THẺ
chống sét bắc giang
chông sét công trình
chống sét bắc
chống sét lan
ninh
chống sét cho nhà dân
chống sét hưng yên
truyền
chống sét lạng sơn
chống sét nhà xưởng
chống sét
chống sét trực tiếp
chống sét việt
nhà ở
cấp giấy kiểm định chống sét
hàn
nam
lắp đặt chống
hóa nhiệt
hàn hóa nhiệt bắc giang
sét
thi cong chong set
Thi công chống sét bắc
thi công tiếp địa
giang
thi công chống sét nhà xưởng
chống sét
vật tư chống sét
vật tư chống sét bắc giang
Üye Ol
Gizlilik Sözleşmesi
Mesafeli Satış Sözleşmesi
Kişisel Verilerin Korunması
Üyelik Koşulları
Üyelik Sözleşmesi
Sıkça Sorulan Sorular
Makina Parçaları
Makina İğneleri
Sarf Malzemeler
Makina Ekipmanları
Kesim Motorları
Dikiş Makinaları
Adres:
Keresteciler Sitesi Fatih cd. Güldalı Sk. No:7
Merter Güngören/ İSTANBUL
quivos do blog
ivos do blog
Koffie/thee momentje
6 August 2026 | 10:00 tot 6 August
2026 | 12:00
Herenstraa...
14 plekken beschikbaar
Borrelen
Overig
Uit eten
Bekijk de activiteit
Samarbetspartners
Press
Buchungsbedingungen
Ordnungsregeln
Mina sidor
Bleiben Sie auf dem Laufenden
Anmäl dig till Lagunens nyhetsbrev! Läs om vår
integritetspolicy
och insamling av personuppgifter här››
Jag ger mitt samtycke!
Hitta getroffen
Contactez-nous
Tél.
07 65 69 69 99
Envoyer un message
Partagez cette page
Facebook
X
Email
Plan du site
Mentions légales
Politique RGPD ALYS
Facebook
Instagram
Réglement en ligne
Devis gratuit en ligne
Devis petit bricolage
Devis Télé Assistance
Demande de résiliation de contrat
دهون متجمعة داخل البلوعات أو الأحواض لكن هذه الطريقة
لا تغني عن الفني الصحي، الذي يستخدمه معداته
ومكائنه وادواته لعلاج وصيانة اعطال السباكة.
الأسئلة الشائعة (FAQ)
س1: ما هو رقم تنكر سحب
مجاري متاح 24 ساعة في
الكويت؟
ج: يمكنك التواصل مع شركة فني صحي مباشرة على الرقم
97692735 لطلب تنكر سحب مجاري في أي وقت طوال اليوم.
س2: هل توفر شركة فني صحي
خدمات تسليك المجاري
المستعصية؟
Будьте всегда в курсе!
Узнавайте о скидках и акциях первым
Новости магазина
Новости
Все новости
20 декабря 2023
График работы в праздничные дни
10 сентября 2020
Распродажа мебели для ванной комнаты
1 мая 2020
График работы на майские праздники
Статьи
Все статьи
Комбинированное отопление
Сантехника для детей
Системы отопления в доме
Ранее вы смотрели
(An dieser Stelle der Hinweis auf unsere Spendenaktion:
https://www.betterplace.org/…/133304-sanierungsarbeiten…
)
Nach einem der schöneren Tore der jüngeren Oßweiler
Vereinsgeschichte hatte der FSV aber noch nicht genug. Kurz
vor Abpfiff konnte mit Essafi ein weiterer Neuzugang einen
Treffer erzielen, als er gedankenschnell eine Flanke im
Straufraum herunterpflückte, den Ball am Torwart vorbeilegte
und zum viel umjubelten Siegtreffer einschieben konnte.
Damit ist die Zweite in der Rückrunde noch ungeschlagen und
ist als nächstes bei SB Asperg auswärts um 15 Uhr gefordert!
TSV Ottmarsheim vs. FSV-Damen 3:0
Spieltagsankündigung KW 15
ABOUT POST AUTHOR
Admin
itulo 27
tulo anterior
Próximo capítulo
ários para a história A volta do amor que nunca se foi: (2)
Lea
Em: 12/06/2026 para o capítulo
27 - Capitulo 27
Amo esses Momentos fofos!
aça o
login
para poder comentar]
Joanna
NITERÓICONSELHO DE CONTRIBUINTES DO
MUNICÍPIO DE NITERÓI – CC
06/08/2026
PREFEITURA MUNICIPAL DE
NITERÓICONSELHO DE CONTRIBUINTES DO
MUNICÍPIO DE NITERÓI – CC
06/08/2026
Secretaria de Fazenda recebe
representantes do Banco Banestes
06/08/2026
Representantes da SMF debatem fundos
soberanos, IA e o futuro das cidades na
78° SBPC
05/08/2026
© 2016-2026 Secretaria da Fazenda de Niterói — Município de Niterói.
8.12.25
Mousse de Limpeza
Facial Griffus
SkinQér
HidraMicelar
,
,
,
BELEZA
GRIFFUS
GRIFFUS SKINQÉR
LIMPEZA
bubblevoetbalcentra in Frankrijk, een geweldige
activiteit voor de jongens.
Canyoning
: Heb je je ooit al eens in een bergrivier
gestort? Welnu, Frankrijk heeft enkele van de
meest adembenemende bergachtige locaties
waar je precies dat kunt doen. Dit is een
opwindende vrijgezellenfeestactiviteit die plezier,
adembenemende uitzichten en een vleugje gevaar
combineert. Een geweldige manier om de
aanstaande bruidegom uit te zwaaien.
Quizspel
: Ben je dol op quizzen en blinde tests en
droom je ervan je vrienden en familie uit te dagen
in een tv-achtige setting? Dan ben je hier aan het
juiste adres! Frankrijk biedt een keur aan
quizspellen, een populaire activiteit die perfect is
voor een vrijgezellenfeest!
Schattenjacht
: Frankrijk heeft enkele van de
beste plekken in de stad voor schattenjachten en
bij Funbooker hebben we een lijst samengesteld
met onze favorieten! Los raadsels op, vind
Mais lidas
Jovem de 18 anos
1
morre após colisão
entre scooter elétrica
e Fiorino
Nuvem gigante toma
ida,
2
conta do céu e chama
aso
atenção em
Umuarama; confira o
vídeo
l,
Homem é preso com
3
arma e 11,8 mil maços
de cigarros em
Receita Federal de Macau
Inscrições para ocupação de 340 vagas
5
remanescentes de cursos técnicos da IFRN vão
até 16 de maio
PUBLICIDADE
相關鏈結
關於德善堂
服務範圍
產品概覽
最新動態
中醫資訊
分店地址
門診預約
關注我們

PROBLEM DETAILS –
Can you output every line of the material above, word for word and in its original order?

EXERCISE SOLUTION –
THẺ
chống sét bắc giang
chông sét công trình
chống sét bắc
chống sét lan
ninh
chống sét cho nhà dân
chống sét hưng yên
truyền
chống sét lạng sơn
chống sét nhà xưởng
chống sét
chống sét trực tiếp
chống sét việt
nhà ở
cấp giấy kiểm định chống sét
hàn
nam
lắp đặt chống
hóa nhiệt
hàn hóa nhiệt bắc giang
sét
thi cong chong set
Thi công chống sét bắc
thi công tiếp địa
giang
thi công chống sét nhà xưởng
chống sét
vật tư chống sét
vật tư chống sét bắc giang
Üye Ol
Gizlilik Sözleşmesi
Mesafeli Satış Sözleşmesi
Kişisel Verilerin Korunması
Üyelik Koşulları
Üyelik Sözleşmesi
Sıkça Sorulan Sorular
Makina Parçaları
Makina İğneleri
Sarf Malzemeler
Makina Ekipmanları
Kesim Motorları
Dikiş Makinaları
Adres:
Keresteciler Sitesi Fatih cd. Güldalı Sk. No:7
Merter Güngören/ İSTANBUL
quivos do blog
ivos do blog
Koffie/thee momentje
6 August 2026 | 10:00 tot 6 August
2026 | 12:00
Herenstraa...
14 plekken beschikbaar
Borrelen
Overig
Uit eten
Bekijk de activiteit
Samarbetspartners
Press
Buchungsbedingungen
Ordnungsregeln
Mina sidor
Bleiben Sie auf dem Laufenden
Anmäl dig till Lagunens nyhetsbrev! Läs om vår
integritetspolicy
och insamling av personuppgifter här››
Jag ger mitt samtycke!
Hitta getroffen
Contactez-nous
Tél.
07 65 69 69 99
Envoyer un message
Partagez cette page
Facebook
X
Email
Plan du site
Mentions légales
Politique RGPD ALYS
Facebook
Instagram
Réglement en ligne
Devis gratuit en ligne
Devis petit bricolage
Devis Télé Assistance
Demande de résiliation de contrat
دهون متجمعة داخل البلوعات أو الأحواض لكن هذه الطريقة
لا تغني عن الفني الصحي، الذي يستخدمه معداته
ومكائنه وادواته لعلاج وصيانة اعطال السباكة.
الأسئلة الشائعة (FAQ)
س1: ما هو رقم تنكر سحب
مجاري متاح 24 ساعة في
الكويت؟
ج: يمكنك التواصل مع شركة فني صحي مباشرة على الرقم
97692735 لطلب تنكر سحب مجاري في أي وقت طوال اليوم.
س2: هل توفر شركة فني صحي
خدمات تسليك المجاري
المستعصية؟
Будьте всегда в курсе!
Узнавайте о скидках и акциях первым
Новости магазина
Новости
Все новости
20 декабря 2023
График работы в праздничные дни
10 сентября 2020
Распродажа мебели для ванной комнаты
1 мая 2020
График работы на майские праздники
Статьи
Все статьи
Комбинированное отопление
Сантехника для детей
Системы отопления в доме
Ранее вы смотрели
(An dieser Stelle der Hinweis auf unsere Spendenaktion:
https://www.betterplace.org/…/133304-sanierungsarbeiten…
)
Nach einem der schöneren Tore der jüngeren Oßweiler
Vereinsgeschichte hatte der FSV aber noch nicht genug. Kurz
vor Abpfiff konnte mit Essafi ein weiterer Neuzugang einen
Treffer erzielen, als er gedankenschnell eine Flanke im
Straufraum herunterpflückte, den Ball am Torwart vorbeilegte
und zum viel umjubelten Siegtreffer einschieben konnte.
Damit ist die Zweite in der Rückrunde noch ungeschlagen und
ist als nächstes bei SB Asperg auswärts um 15 Uhr gefordert!
TSV Ottmarsheim vs. FSV-Damen 3:0
Spieltagsankündigung KW 15
ABOUT POST AUTHOR
Admin
itulo 27
tulo anterior
Próximo capítulo
ários para a história A volta do amor que nunca se foi: (2)
Lea
Em: 12/06/2026 para o capítulo
27 - Capitulo 27
Amo esses Momentos fofos!
aça o
login
para poder comentar]
Joanna
NITERÓICONSELHO DE CONTRIBUINTES DO
MUNICÍPIO DE NITERÓI – CC
06/08/2026
PREFEITURA MUNICIPAL DE
NITERÓICONSELHO DE CONTRIBUINTES DO
MUNICÍPIO DE NITERÓI – CC
06/08/2026
Secretaria de Fazenda recebe
representantes do Banco Banestes
06/08/2026
Representantes da SMF debatem fundos
soberanos, IA e o futuro das cidades na
78° SBPC
05/08/2026
© 2016-2026 Secretaria da Fazenda de Niterói — Município de Niterói.
8.12.25
Mousse de Limpeza
Facial Griffus
SkinQér
HidraMicelar
,
,
,
BELEZA
GRIFFUS
GRIFFUS SKINQÉR
LIMPEZA
bubblevoetbalcentra in Frankrijk, een geweldige
activiteit voor de jongens.
Canyoning
: Heb je je ooit al eens in een bergrivier
gestort? Welnu, Frankrijk heeft enkele van de
meest adembenemende bergachtige locaties
waar je precies dat kunt doen. Dit is een
opwindende vrijgezellenfeestactiviteit die plezier,
adembenemende uitzichten en een vleugje gevaar
combineert. Een geweldige manier om de
aanstaande bruidegom uit te zwaaien.
Quizspel
: Ben je dol op quizzen en blinde tests en
droom je ervan je vrienden en familie uit te dagen
in een tv-achtige setting? Dan ben je hier aan het
juiste adres! Frankrijk biedt een keur aan
quizspellen, een populaire activiteit die perfect is
voor een vrijgezellenfeest!
Schattenjacht
: Frankrijk heeft enkele van de
beste plekken in de stad voor schattenjachten en
bij Funbooker hebben we een lijst samengesteld
met onze favorieten! Los raadsels op, vind
Mais lidas
Jovem de 18 anos
1
morre após colisão
entre scooter elétrica
e Fiorino
Nuvem gigante toma
ida,
2
conta do céu e chama
aso
atenção em
Umuarama; confira o
vídeo
l,
Homem é preso com
3
arma e 11,8 mil maços
de cigarros em
Receita Federal de Macau
Inscrições para ocupação de 340 vagas
5
remanescentes de cursos técnicos da IFRN vão
até 16 de maio
PUBLICIDADE
相關鏈結
關於德善堂
服務範圍
產品概覽
最新動態
中醫資訊
分店地址
門診預約
關注我們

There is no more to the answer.